Canadian autism researcher

Peter Szatmari (born 1950) is a Canadian researcher of autism and Asperger syndrome.

== Education and career ==
Szatmari was born in Regina, Saskatchewan, and his family moved to Toronto in 1953. He attended the Upper Canada College before going to study at McMaster University, where he majored in philosophy and psychology. He went on to attend medical school at McMaster University and obtained his M.D. in 1976. He completed his residency training at the same institution with British psychiatrist David Charles Taylor.

From 1981 to 2013, Szatmari was employed at McMaster University as physician at the McMaster Children's Hospital and a faculty member at McMaster University, reaching the title of a Professor and Vice-Chair of Research at the Department of Psychiatry and Behavioural Neurosciences. He was also the director of the research training program in the department, and a member of the Offord Centre for Child Studies. Dr. Szatmari is Editor of the journal, Evidence-Based Mental Health, and serves on the editorial boards of several other journals. In 2013, Szatmari moved to the Hospital for Sick Children and the Centre for Addiction and Mental Health. He also became the director of the Division of Child and Youth Mental Health at the University of Toronto.

== Research ==
Szatmari is known for his writings on Aspergers genetics, infant studies, and PET and MRI studies. He is also known for his diagnostic criteria for Asperger syndrome.

Szatmari helped to set up the Pervasive Developmental Disorder (PDD) team at Chedoke Child and Family Centre, a regional diagnostic and treatment program for children with a PDD diagnosis, in Hamilton, Ontario.

Szatmari is currently part of the Autism Genome Project.

===Diagnostic criteria for Asperger syndrome===
Szatmari's diagnostic criteria were published in 1989 and cover five main areas: solitary (i.e. lack of friends), impaired social interaction (i.e. difficulty relating to others), impaired nonverbal communication (i.e. not understanding body language), odd speech patterns (i.e. different use of words), and that Asperger syndrome does not meet the criteria for autistic disorder as defined in the DSM-III-R.
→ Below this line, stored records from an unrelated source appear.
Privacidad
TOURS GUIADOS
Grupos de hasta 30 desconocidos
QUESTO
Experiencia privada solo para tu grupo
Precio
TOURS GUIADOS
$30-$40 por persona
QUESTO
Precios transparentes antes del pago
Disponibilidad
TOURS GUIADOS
Szatmari suggests that AS was promoted as a diagnosis to spark more research into the syndrome: "It was introduced into the official classification systems in 1994 and has grown in popularity as a diagnosis, even though its validity has not been clearly established. It was introduced not so much as an indication of its status as a 'true' disorder, but more to stimulate research ... its validity is very much in question."